Associate Vice Chancellor Singer called for streamlining by minimizing the number of different procedures for different types of complaints. Chancellor Keating concurred, saying that the hallmarks of success in dealing with discrimination were a clearly stated philosophy, effective policies, and simple procedures. Mr. Pitts noted that the discrimination policy could not override certain existing policies, such as those that apply to students.
In moving to rise from committee of the whole and report, Professor Kavenik called for and obtained a consensus of those present that the Faculty would like an opportunity to comment on a draft of the revision that is proposed by the University Diversity Committee.
Chancellor Keating resumed his role as Chair.
Professor Kavenik was designated Chair for the duration of the discussion. She called on Chancellor Keating to desribe the work of the task force he co-chairs on student recruitment/retention. The Chancellor said that we have done well in achieving our enrollment goals and that we now need to do more to retain the students we attract. He has charged the task force with considering ways in which we can better support our students so that they are more likely to be successful at UW-P and less likely to experience frustration. Although the task force has met just once, it has identified a number of issues that will be examined more closely. Can we expand our scholarship programs? Can we improve the delivery mechanisms for any/all student services? What additional services can we provide at a reasonable cost without lowering standards? Are we overlooking any significant student issues? Can we cross-train personnel in the various student service offices? Can we improve parking, especially for visitors? Is a visitor information kiosk feasible? Can we employ the concept of one-stop shopping more often? Should we provide more supplemental instruction? Should we adopt a continuous early warning system? Should we use a common logo on all mailings to increase recognition? Should we provide computer-usage workshops for older students returning to school? Should we increase the number of admissions programs throughout the year? The Chancellor concluded his presentation by inviting anyone who would raise other issues to forward them to him.
Professor Saffioti-Hughes, Chair of the Admissions, Records, and Student Information Committee, said that her Committee is concerned about the number of poorly prepared students who are admitted with little chance of reaching graduation. She said that it is not likely that we can support many of these students and that our credibility in the high schools we serve is eroded by our willingness to admit such students. Chancellor Keating replied that we are not lowering our standards and that we try not to grant financial aid to students with little prospect for success. He added that one-third of our graduates have needed remedial coursework at some point and that we serve a population that some schools have chosen not to serve. Professor Saffioti-Hughes called for reconsideration of the use of a conditional admission status that requires prescriptive advising.
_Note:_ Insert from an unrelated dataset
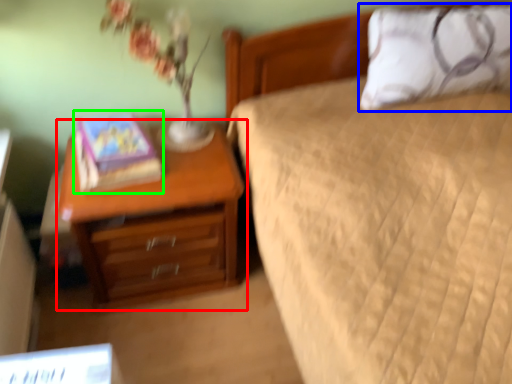
Question: Which is farther away from nightstand (highlighted by a red box)? pillow (highlighted by a blue box) or book (highlighted by a green box)?

Choices:
 (A) pillow
 (B) book

Answer: (A)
Chancellor Keating said that we need to reconsider our entire approach to enrollment management. Professor Dudycha said that it is well known that the ACT test is not a good predictor of success in college. The Chancellor agreed, saying that we may need to re-examine the validity of the admission criteria we use. Professor Ross called for the development of profiles of students who succeed/fail.
At 4:55 Professor Kavenik determined that the committee of the whole would rise without report and the meeting was adjourned.